Our method provides a principled and effective way to address the general problem of natural image stitching. SOP or DOP are adopted in different situations to achieve seamless stitching. Generally speaking, SOP is applicable when very few feature points are found in the overlapped regions, whereas the DOP method is appropriate for more general scenes. Due to complexity of natural images, the following factors may influence our stitching quality. First, in our experiments, when DOP is applied, we need to employ existing feature detectors and descriptors [24] to match features. The SIFT detector is not invariant to affine transformation and partial occlusion and may produce erroneous matching results in difficult images. We show one example in Figs. 21a, 21b, 21c, and 21d, where the input images contain very complex structures (the canyon) and textures (the plant). In this example, the features cannot be matched well. The magnified regions in Fig. 21d illustrates the misaligned structures. Second, our method stitches images in the image gradient domain, it does not guarantee to produce the best visual effect if the source and target images are very different in appearance. One example is shown in Figs. 21e, 21f, and 21g, where we composite part of the chimney in Fig. 21f to the image in Fig. 21e. Although the main structures are aligned well, the stitching result is not visually natural because the textures of the two chimneys are very dissimilar. In the future, we shall investigate other image matching criteria to handle the above difficult examples. Moreover, extending this method to videos and multiple images is another possible direction.
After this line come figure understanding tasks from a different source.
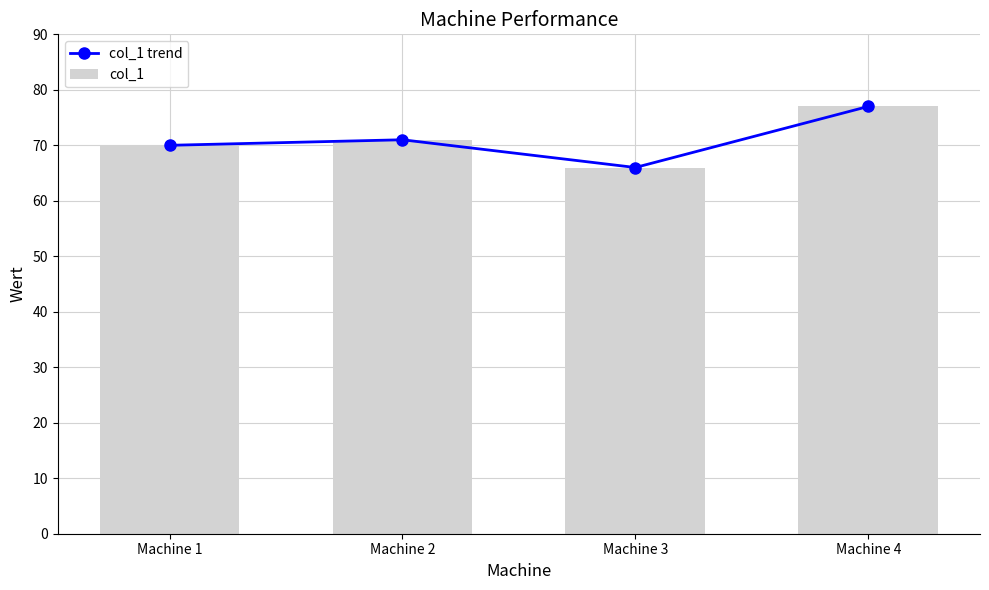

What value does the col_1 series have at Machine 1?

70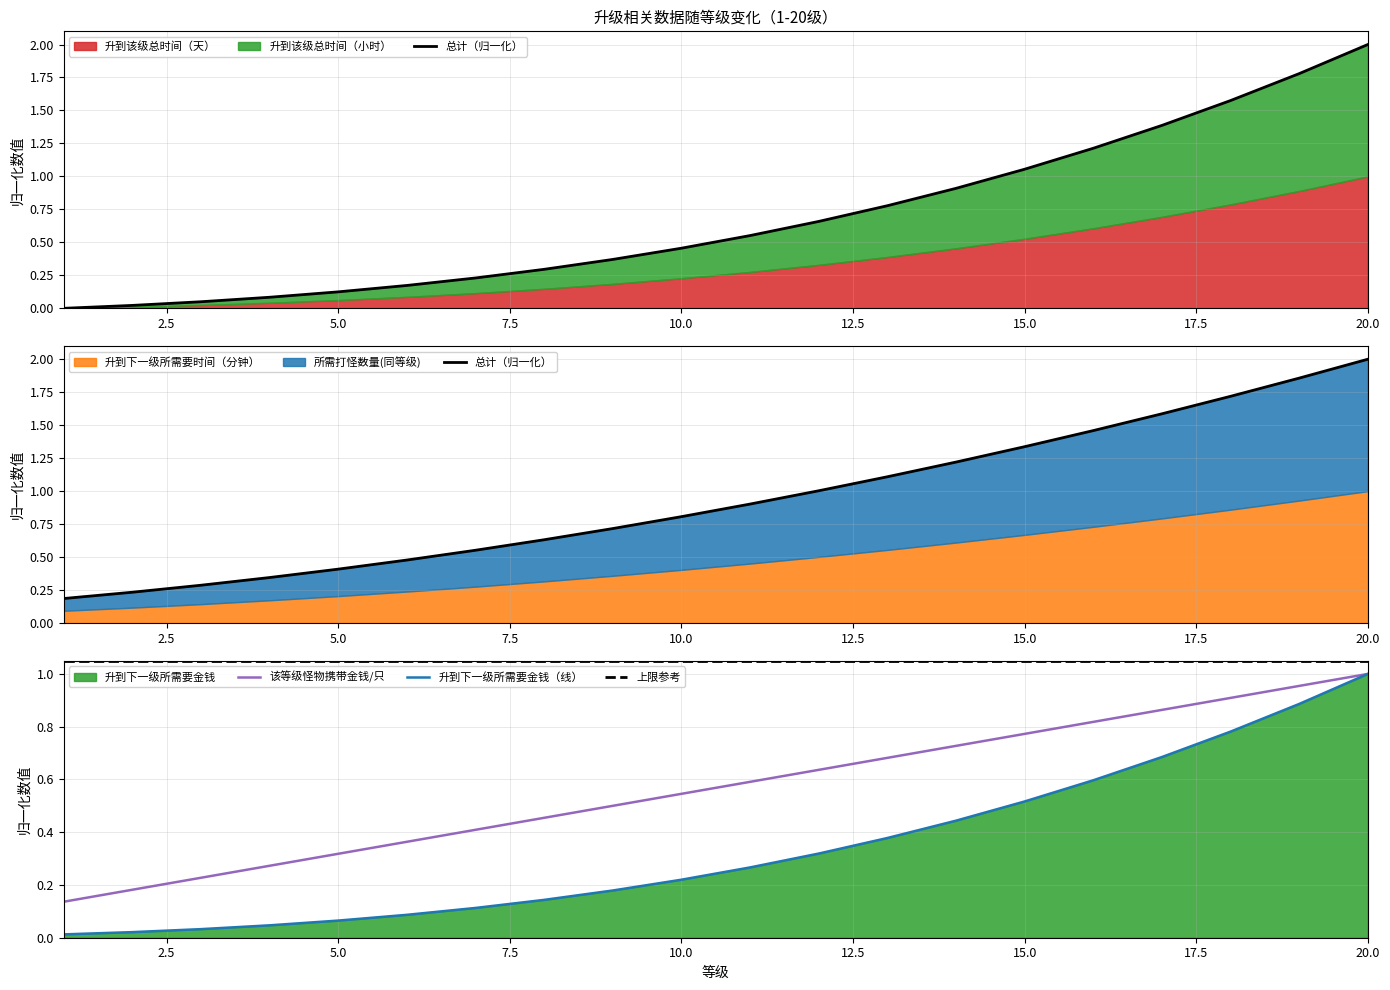

At which label does 升到该级总时间（天） reach its peak?

20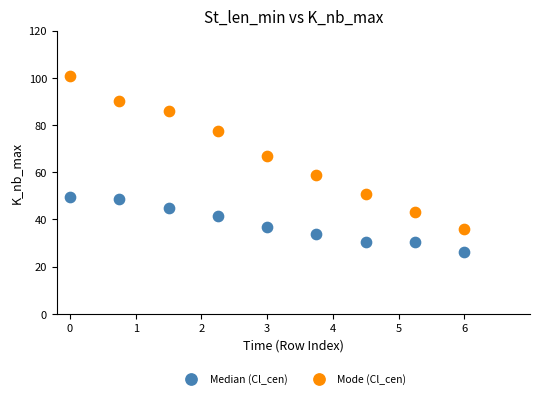

Which series has the largest Y range (max minus min)?

Mode (Cl_cen)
630 IEEE TRANSACTIONS ON PATTERN ANALYSIS AND MACHINE INTELLIGENCE, VOL. 30, NO. 4, APRIL 2008

Fig. 19. Brushes. (a) Input image. (b) Part of the lower brush is copied and pasted onto the upper one, as shown inside the yellow region. (c) Feathering result. (d) Optimal seam result. (e) GIST1 result [22]. (f) Result of structure deformation in [37]. (g) Result by direct Poisson blending [27]. (h) Our result. The complexity in feature matching is reduced to 1D, allowing the sparse deformation vectors to be robustly propagated into the interior of the image to enforce the necessary structure continuity and smoothness.

Fig. 20. Bust. (a) and (b) show that, respectively, the source and target images. (c) shows part of bust in (a) is to be composited to the target image. In traditional image editing, a user needs to carefully align the source object and the target image in order to produce a seamless result. (d) shows that in this example, even with careful manual alignment and optimal seam computation followed by Poisson blending, the result still contains artifact because of structure discontinuity. Magnified views are shown in (e). (f) shows our result where all pertinent structures are seamlessly aligned.

Fig. 21. Two difficult examples. (a) and (b) are two input images to be stitched. They contain complex structures and features. (c) shows our stitching result. (d) The magnified region still contains errors. (e) and (f) show two input images. We graft the chimney in the red rectangle onto (e). (g) shows our result. Although the structure is aligned well, it does not look natural.